The Untapped Market of the Excluded
For decades, technology was built for the “average user”—typically young, Western, and affluent. The “But” is a massive missed opportunity: by designing only for the center of the bell curve, businesses ignore billions of potential users who face barriers like illiteracy, disability, or lack of credit history. Exclusion isn’t just unethical; it leaves massive value on the table.
We need to reframe “AI for Good” as “AI for Growth.”
Therefore: The Inclusive Edge
When AI is designed to solve for the edge cases, it opens up entirely new markets. These case studies show how ethical design drives commercial success.
- Financial Inclusion: Traditional credit scoring ignores the unbanked. Fintechs in emerging markets are using AI to analyze alternative data—like mobile phone usage or utility payments—to extend credit to millions of previously “invisible” customers. This creates a new, profitable asset class with surprisingly low default rates.
- Voice for the Illiterate: Text-based interfaces exclude nearly 800 million illiterate adults globally. AI-driven voice assistants in local dialects allow these populations to access banking, healthcare, and e-commerce for the first time, unlocking a massive new customer base.
- Accessibility as Standard: AI tools that auto-caption video or describe images for the visually impaired don’t just help the disabled; they improve SEO and user engagement for everyone. Inclusive design is simply better design.

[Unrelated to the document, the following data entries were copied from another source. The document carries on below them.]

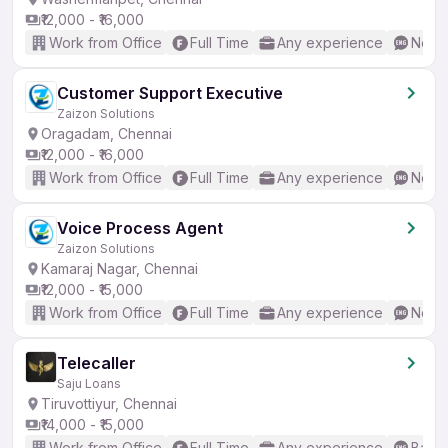
₹12,000 - ₹16,000
Work from Office
Full Time
Any experience
No En
Customer Support Executive
Zaizon Solutions
Oragadam, Chennai
₹12,000 - ₹16,000
Work from Office
Full Time
Any experience
No En
Voice Process Agent
Zaizon Solutions
Kamaraj Nagar, Chennai
₹12,000 - ₹15,000
Work from Office
Full Time
Any experience
No En
Telecaller
Saju Loans
Tiruvottiyur, Chennai
₹14,000 - ₹15,000
Work from Office
Full Time
Any experience
Basic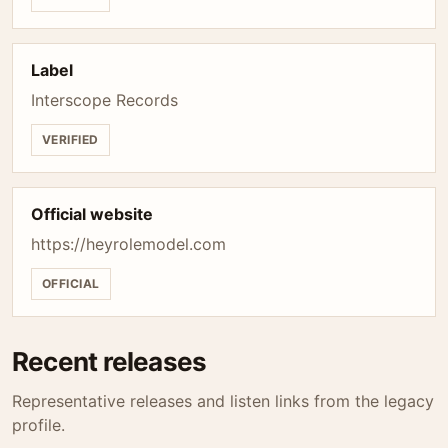
Label
Interscope Records
VERIFIED
Official website
https://heyrolemodel.com
OFFICIAL
Recent releases
Representative releases and listen links from the legacy
profile.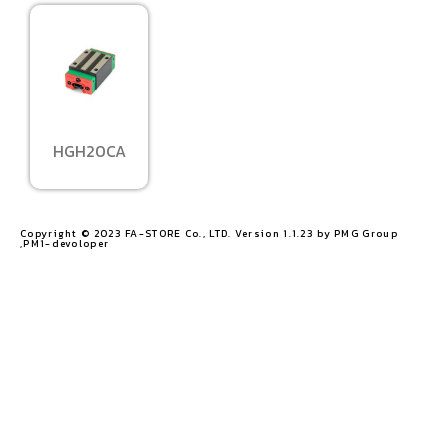
HGH20CA
Copyright © 2023 FA-STORE Co., LTD. Version 1.1.23 by PMG Group
,PM1-devoloper​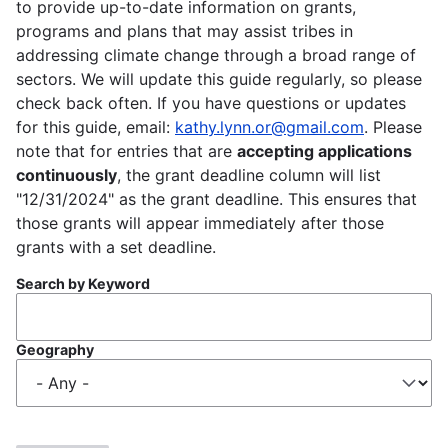
to provide up-to-date information on grants,
programs and plans that may assist tribes in
addressing climate change through a broad range of
sectors. We will update this guide regularly, so please
check back often. If you have questions or updates
for this guide, email:
kathy.lynn.or@gmail.com
. Please
note that for entries that are
accepting applications
continuously
, the grant deadline column will list
"12/31/2024" as the grant deadline. This ensures that
those grants will appear immediately after those
grants with a set deadline.
Search by Keyword
Geography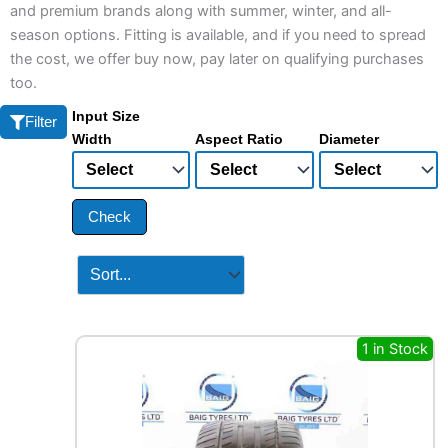
and premium brands along with summer, winter, and all-
season options. Fitting is available, and if you need to spread
the cost, we offer buy now, pay later on qualifying purchases
too.
Input Size
Filter
Width
Aspect Ratio
Diameter
Check
1 in Stock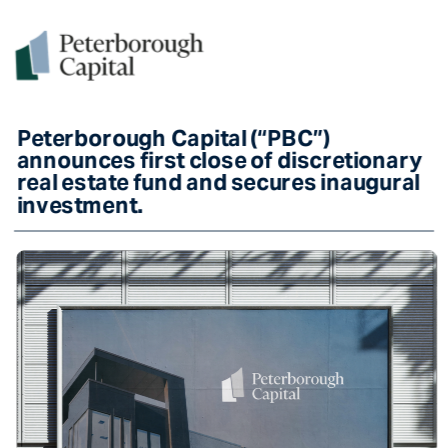
Peterborough Capital (“PBC”) 
announces first close of discretionary 
real estate fund and secures inaugural 
investment. 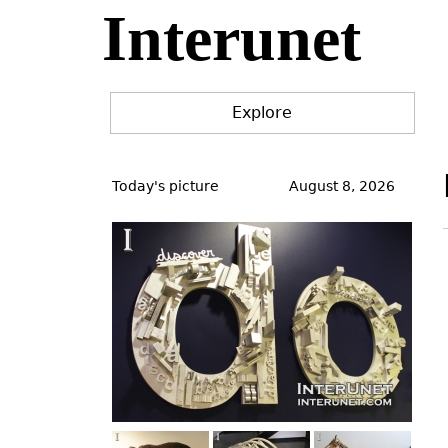
Interunet
Jump
to
navigation
Explore
Back
to
Today's picture
August 8, 2026
top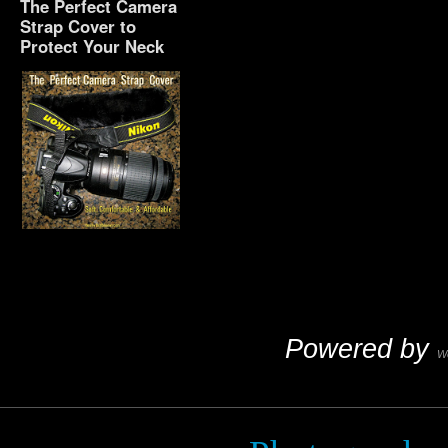
The Perfect Camera
Strap Cover to
Protect Your Neck
The Perfect Camera
Strap Cover to Protect
Your Neck
Powered by
W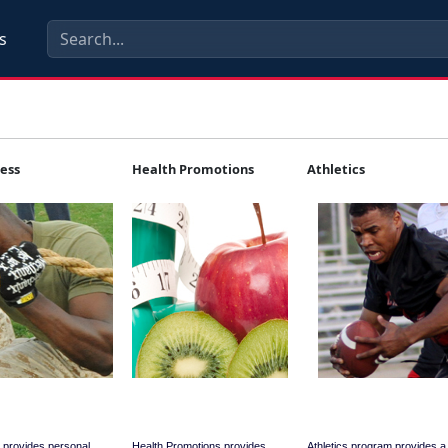
s
ness
Health Promotions
Athletics
 provides personal
Health Promotions provides
Athletics program provides 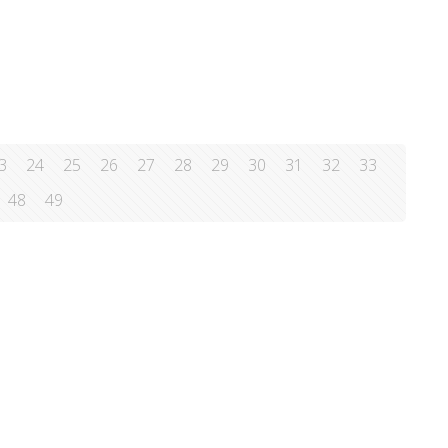
lth, exposes the truth behind all kinds
[…]
3
24
25
26
27
28
29
30
31
32
33
48
49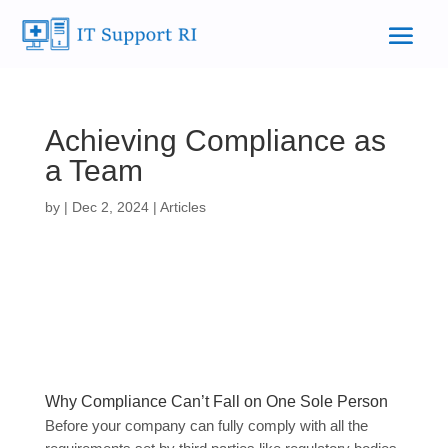
Achieving Compliance as
a Team
by
|
Dec 2, 2024
|
Articles
Why Compliance Can’t Fall on One Sole Person
Before your company can fully comply with all the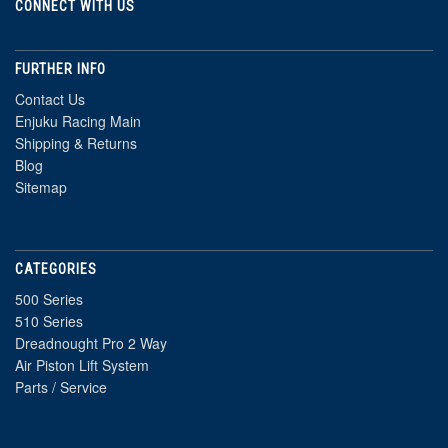
CONNECT WITH US
FURTHER INFO
Contact Us
Enjuku Racing Main
Shipping & Returns
Blog
Sitemap
CATEGORIES
500 Series
510 Series
Dreadnought Pro 2 Way
Air Piston Lift System
Parts / Service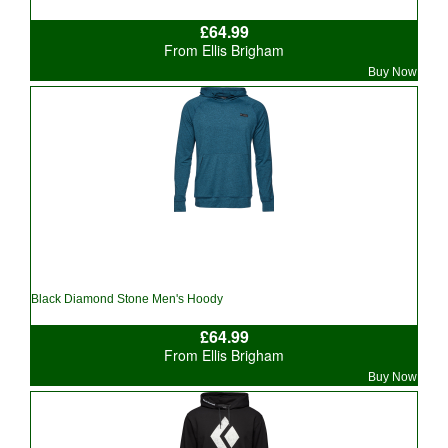
£64.99
From Ellis Brigham
Buy Now
Black Diamond Stone Men's Hoody
£64.99
From Ellis Brigham
Buy Now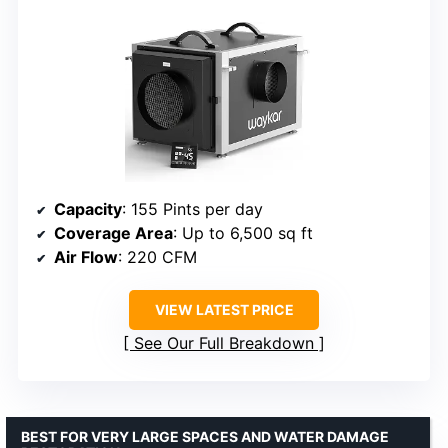
Capacity
: 155 Pints per day
Coverage Area
: Up to 6,500 sq ft
Air Flow
: 220 CFM
VIEW LATEST PRICE
See Our Full Breakdown
BEST FOR VERY LARGE SPACES AND WATER DAMAGE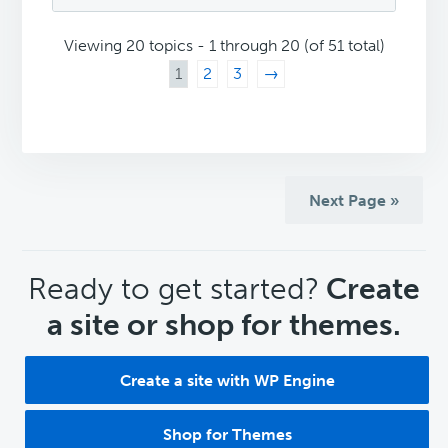
Viewing 20 topics - 1 through 20 (of 51 total)
1
2
3
→
Next Page »
CTA
Ready to get started?
Create
a site or shop for themes.
Create a site with WP Engine
Shop for Themes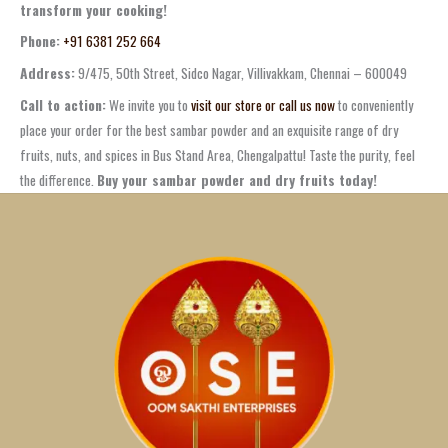
transform your cooking!
Phone:
+91 6381 252 664
Address:
9/475, 50th Street, Sidco Nagar, Villivakkam, Chennai – 600049
Call to action:
We invite you to
visit our store or call us now
to conveniently
place your order for the best
sambar powder
and an exquisite range of
dry
fruits
, nuts, and spices in
Bus Stand Area, Chengalpattu
! Taste the purity, feel
the difference.
Buy your sambar powder and dry fruits today!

Commercial Impact: Expanding the TAM
Inclusion is the most effective way to expand your Total Addressable Market (TAM):
- Market Entry: Inclusive AI lowers the barrier to entry for low-income and rural populations, allowing brands to penetrate markets that were previously unreachable.
- Brand Equity: Consumers reward brands that stand for something. Demonstrable commitment to ethical AI builds deep loyalty, especially among Gen Z consumers.
- Innovation Velocity: Solving for constraints (like low bandwidth or low literacy) forces engineers to build more robust, efficient systems that benefit all users.
Designing for the margins doesn’t just help the marginalized; it improves the product for the mainstream.